§ **Document passage**
▼▼▼
Ken MacDonald: Should British universities be responsible for counter-terrorism?

In this interview, Ken Macdonald, formerly Britain’s Director of Public Prosecutions and now Warden of Wadham College, Oxford, talks about the importance of free speech and the introduction of “prevent” duties to universities. He also comments on the Rhodes Must Fall campaign.

Since the mid-2000s, it’s been said that counter-terrorism measures have restricted free speech, especially in universities.  The debate came to a head in 2015, with the creation of “prevent” duties under the Counter-Terrorism and Security Act 2015, which require universities, hospitals, schools, and other institutions to have “due regard to the need to prevent people from being drawn into terrorism”.
▲▲▲
Structured page parsing records:
▼▼▼
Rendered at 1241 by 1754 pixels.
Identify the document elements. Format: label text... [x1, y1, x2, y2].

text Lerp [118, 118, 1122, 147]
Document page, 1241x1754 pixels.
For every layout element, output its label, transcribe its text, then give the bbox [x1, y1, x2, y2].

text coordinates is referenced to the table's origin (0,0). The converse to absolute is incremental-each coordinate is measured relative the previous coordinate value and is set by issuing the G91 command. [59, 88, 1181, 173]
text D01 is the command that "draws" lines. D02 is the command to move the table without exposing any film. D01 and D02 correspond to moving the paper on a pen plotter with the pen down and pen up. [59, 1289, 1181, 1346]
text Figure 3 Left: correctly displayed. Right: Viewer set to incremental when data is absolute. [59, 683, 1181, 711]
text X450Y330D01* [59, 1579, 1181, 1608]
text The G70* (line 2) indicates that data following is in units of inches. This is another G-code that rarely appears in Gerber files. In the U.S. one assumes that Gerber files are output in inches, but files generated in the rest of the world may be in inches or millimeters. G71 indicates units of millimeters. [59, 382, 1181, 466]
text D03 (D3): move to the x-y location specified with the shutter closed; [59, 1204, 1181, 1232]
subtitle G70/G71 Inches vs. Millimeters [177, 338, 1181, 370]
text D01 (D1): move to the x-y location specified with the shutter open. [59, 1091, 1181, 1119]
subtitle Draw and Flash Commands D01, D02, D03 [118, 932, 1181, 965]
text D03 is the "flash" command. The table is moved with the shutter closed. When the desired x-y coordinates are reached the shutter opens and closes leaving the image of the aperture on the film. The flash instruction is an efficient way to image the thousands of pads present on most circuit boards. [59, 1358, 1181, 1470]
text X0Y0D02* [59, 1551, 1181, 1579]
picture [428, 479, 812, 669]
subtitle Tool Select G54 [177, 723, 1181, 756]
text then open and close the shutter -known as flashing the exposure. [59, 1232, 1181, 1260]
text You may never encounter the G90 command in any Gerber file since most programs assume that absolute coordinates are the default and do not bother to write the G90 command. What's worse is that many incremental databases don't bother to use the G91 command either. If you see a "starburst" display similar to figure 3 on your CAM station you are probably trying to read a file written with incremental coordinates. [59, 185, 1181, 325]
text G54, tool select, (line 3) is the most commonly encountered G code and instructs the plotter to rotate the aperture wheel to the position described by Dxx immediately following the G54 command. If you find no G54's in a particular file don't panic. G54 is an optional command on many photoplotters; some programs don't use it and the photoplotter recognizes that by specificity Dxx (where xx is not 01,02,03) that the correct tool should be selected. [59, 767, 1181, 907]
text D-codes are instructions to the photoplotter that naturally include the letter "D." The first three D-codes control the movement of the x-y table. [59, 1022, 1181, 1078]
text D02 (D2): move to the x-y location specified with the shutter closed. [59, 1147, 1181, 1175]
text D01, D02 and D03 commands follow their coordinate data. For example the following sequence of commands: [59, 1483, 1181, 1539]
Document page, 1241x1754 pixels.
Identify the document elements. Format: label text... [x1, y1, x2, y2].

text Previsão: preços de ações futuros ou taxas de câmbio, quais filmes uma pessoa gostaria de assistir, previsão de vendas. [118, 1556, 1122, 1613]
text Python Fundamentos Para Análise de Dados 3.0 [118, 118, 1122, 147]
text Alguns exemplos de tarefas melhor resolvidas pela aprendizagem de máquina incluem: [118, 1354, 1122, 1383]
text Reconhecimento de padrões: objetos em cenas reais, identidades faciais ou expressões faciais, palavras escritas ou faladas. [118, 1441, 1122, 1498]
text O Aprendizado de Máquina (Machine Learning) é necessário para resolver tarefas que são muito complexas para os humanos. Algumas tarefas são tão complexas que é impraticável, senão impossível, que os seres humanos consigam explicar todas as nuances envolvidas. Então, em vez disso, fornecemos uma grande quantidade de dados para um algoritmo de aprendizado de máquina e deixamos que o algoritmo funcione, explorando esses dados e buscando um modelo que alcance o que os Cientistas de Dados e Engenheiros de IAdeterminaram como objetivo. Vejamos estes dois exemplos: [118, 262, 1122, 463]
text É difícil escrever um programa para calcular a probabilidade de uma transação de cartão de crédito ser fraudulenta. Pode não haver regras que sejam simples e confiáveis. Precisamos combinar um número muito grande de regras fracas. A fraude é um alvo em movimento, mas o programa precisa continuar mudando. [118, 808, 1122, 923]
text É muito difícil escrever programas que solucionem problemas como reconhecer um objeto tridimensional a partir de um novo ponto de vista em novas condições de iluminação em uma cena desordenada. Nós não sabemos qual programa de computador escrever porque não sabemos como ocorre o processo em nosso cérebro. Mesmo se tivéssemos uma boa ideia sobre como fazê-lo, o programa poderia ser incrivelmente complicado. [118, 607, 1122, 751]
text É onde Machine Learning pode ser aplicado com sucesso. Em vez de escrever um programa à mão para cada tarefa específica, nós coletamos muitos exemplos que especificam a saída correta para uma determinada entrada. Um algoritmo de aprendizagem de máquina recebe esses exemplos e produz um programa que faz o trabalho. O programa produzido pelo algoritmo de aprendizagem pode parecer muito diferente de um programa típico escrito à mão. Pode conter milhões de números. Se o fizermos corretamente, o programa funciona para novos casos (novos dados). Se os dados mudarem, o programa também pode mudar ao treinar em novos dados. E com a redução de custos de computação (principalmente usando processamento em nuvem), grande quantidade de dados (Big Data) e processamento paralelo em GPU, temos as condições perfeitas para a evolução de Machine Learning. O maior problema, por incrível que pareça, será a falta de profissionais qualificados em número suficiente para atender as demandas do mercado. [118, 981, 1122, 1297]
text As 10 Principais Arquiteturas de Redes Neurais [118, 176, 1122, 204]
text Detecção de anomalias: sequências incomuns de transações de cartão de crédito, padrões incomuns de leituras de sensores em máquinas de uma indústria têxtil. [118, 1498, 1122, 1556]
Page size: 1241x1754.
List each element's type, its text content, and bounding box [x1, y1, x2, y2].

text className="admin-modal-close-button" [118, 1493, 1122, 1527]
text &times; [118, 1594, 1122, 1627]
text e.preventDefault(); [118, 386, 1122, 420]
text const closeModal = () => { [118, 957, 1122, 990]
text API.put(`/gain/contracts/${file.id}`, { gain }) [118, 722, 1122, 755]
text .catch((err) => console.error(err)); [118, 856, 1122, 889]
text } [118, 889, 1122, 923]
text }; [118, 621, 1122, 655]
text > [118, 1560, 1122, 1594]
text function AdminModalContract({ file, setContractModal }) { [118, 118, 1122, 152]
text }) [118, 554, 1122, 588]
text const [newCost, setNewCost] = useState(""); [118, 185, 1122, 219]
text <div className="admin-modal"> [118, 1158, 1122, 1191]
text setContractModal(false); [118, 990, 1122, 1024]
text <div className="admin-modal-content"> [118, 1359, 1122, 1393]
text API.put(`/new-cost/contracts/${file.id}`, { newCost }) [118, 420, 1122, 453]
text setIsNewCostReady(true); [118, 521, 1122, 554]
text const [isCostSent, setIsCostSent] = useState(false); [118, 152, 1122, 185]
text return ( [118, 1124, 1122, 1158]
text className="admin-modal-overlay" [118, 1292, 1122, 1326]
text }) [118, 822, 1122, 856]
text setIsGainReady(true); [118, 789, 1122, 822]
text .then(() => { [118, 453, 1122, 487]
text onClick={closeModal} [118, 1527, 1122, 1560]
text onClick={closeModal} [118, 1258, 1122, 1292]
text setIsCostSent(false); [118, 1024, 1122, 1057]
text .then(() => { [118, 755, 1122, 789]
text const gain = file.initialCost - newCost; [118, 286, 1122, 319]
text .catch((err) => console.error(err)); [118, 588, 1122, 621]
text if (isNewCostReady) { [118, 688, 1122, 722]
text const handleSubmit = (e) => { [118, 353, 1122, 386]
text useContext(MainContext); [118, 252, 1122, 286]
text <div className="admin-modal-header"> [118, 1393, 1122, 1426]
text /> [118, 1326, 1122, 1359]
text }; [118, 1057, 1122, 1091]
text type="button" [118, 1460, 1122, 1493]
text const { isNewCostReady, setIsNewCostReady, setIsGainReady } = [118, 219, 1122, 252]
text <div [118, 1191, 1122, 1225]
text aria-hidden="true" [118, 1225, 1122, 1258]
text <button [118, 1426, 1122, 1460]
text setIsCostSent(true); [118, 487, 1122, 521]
▲▲▲
§ **Questions to answer**
1 > Reproduce the portion of the passage on Ken MacDonald from "Ken MacDonald: Should" up to and including "Must Fall campaign.".
2 > Answer the following questions using the passage on Ken MacDonald:
(a) What post does Ken Macdonald currently hold?
(b) Under which act were the "prevent" duties created?
(c) Which campaign does he also comment on?

§ **Responses to the tasks**
1 >
Ken MacDonald: Should British universities be responsible for counter-terrorism?

In this interview, Ken Macdonald, formerly Britain’s Director of Public Prosecutions and now Warden of Wadham College, Oxford, talks about the importance of free speech and the introduction of “prevent” duties to universities. He also comments on the Rhodes Must Fall campaign.

2 >
(a) Warden of Wadham College, Oxford
(b) The Counter-Terrorism and Security Act 2015
(c) The Rhodes Must Fall campaign